Descobrir a doença foi o pior baque da minha vida. Passei oito meses internada porque o tratamento não me permitia conciliar com outras coisas. Tive que parar tudo. Você tem que parar o que está fazendo para se internar e ficar no hospital o tempo integral para poder se curar.

Ter que suspender minha vida foi pior do que perder cabelo porque estava presa a uma doença e a um tratamento no auge da minha juventude. A gente recebe a notícia, mas a ficha não cai na mesma hora. Demora um pouco para assimilar tudo. Só depois, com o tempo, que vai entendendo as coisas que estão acontecendo.

"Senti morte chegando, mas não desisti da luta"

O tratamento é bem difícil. É uma doença muito agressiva. Nunca perdi a fé ou achei que iria morrer. Mas teve vezes que eu senti como se eu a morte estivesse chegando. Em nenhum momento desisti da minha luta.

Fiquei praticamente oito meses internada, entre idas e vindas. Ficava três dias em casa e voltava para o hospital. Até que o médico disse que eu era refratária —quando as células cancerígenas não morrem com o tratamento. Ele indicou transplante de medula óssea.

--------

# [TAREFAS A REALIZAR]
(a) Que procedimento o médico indicou, segundo o relato sobre a doença?
(b) Dê continuidade ao relato sobre a doença a partir da última frase apresentada.
A listagem não é utilizada nesta atividade.

# [Entradas de dados coletados]
--------

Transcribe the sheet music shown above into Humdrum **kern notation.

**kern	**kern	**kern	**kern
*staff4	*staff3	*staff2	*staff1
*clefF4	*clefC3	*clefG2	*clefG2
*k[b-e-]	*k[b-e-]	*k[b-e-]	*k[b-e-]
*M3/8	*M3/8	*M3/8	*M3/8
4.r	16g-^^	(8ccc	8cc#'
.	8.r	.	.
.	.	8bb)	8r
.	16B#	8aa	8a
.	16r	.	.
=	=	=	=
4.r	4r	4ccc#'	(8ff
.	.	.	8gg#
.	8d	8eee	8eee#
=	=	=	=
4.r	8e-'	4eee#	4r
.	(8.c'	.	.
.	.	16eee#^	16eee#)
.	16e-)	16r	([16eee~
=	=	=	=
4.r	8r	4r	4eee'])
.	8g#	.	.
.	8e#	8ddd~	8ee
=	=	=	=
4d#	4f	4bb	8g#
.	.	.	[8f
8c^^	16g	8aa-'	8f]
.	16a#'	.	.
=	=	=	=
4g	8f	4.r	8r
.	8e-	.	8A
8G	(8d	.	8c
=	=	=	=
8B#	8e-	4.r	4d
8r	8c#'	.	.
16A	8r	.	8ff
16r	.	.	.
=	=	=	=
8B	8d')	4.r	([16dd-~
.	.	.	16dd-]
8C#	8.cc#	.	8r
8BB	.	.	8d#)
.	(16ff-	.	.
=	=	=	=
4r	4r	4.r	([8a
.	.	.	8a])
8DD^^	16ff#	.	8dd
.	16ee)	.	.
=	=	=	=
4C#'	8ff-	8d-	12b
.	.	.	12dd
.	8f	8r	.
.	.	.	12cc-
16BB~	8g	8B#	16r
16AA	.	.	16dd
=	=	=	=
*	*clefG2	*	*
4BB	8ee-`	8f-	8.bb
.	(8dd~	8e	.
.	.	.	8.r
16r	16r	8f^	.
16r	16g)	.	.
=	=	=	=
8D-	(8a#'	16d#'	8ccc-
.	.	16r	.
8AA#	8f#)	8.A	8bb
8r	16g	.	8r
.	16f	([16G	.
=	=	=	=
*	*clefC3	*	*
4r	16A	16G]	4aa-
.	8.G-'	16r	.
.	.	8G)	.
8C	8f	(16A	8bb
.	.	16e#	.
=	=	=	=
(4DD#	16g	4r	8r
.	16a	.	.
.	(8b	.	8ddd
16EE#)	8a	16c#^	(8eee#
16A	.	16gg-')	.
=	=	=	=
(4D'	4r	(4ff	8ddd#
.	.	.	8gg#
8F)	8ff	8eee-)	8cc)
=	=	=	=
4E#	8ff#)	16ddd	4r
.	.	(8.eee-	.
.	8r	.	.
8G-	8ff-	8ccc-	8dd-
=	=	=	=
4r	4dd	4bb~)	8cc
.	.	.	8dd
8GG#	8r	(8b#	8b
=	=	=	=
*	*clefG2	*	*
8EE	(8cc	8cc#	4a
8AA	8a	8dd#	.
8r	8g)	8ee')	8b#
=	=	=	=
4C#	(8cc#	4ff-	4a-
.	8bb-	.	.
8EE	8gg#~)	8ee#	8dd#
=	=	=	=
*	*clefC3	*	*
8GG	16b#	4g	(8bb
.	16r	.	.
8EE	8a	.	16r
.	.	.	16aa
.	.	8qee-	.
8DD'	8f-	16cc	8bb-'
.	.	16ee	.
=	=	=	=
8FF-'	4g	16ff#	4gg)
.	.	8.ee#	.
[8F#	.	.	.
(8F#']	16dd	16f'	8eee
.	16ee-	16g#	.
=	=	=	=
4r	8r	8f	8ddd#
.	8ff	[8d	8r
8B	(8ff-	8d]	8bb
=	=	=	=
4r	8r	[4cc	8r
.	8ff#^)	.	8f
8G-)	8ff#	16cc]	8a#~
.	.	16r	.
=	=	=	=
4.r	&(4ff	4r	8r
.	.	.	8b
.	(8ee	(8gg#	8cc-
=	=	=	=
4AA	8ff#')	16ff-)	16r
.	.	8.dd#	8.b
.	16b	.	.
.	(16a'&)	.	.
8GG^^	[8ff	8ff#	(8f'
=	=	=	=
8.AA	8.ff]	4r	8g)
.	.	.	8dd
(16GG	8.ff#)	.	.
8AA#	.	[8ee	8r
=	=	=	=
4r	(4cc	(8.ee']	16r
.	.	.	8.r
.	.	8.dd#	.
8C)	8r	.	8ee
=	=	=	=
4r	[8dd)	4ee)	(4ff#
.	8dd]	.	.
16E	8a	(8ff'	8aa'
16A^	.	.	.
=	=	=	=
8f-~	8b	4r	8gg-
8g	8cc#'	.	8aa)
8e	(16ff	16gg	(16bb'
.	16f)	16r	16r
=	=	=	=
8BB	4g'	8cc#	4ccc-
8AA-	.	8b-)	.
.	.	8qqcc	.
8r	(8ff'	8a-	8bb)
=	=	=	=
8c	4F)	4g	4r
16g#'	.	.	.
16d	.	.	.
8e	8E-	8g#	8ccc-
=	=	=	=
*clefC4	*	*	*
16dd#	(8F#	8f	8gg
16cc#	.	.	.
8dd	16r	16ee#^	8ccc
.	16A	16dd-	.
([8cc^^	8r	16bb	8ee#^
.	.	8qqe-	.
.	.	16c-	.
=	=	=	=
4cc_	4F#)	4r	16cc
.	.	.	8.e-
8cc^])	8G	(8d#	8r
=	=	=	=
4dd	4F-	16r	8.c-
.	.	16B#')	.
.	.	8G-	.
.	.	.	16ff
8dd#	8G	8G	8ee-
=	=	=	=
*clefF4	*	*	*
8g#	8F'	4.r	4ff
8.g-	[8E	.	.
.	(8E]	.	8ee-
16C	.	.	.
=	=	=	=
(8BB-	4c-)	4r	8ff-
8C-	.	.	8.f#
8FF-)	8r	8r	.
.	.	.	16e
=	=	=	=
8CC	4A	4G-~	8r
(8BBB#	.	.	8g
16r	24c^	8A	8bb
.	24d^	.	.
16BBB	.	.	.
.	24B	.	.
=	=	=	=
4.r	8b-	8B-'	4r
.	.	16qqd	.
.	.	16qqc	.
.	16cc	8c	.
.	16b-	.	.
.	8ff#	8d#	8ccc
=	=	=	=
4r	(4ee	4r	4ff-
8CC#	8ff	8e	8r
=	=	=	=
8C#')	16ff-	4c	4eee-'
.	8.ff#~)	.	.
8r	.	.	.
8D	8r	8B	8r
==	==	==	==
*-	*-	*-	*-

--------

# [RESPOSTAS REDIGIDAS]
(a) Transplante de medula óssea.

(b)
Fui então para o Hospital do Câncer Araújo Jorge, em Goiânia, mas o meu único irmão não foi compatível comigo e eu não achei doador. Tive que iniciar outro protocolo de tratamento de quimioterapia intenso. Foi assim por mais dois anos.

"Minha mãe engravidou para me salvar"

Meus pais resolveram engravidar novamente para me dar outra chance de transplante. Fizeram inseminação artificial porque minha mãe tinha feito laqueadura, mesmo assim eles não desistiram da minha cura. Minha mãe engravidou de gêmeos. Só que o parto foi prematuro e as células do cordão umbilical vieram insuficientes para fazer o transplante.

E aí, mais tarde, quando eles cresceram, a gente fez o teste de compatibilidade e viu que eles também não foram compatíveis. A gente passou por muita dificuldade. Essas notícias vieram como bomba na época, mas a gente conseguiu sobreviver a tudo isso.

Tive muito apoio da minha família e da minha igreja. Sabia que poderia me curar mesmo sem o transplante. Consegui passar por tudo isso com muita fé, perseverança, otimismo e apoio da rede familiar.

"Médicos diziam que eu não sobreviveria mais um ano"

Lembro que, na época do diagnóstico, recebi de vários médicos informações frias e prognósticos muito ruins e sombrios. Chegaram a falar coisas do tipo: "Ela não vai aguentar"; "ela não vai sobreviver nem um ano".

Infelizmente, para grande porcentagem dos pacientes que morrem, isso é verdade. Mas não acredito que seja a melhor forma de a gente falar para a família e para o paciente porque, desse jeito, tiramos totalmente a esperança dele através das palavras frias.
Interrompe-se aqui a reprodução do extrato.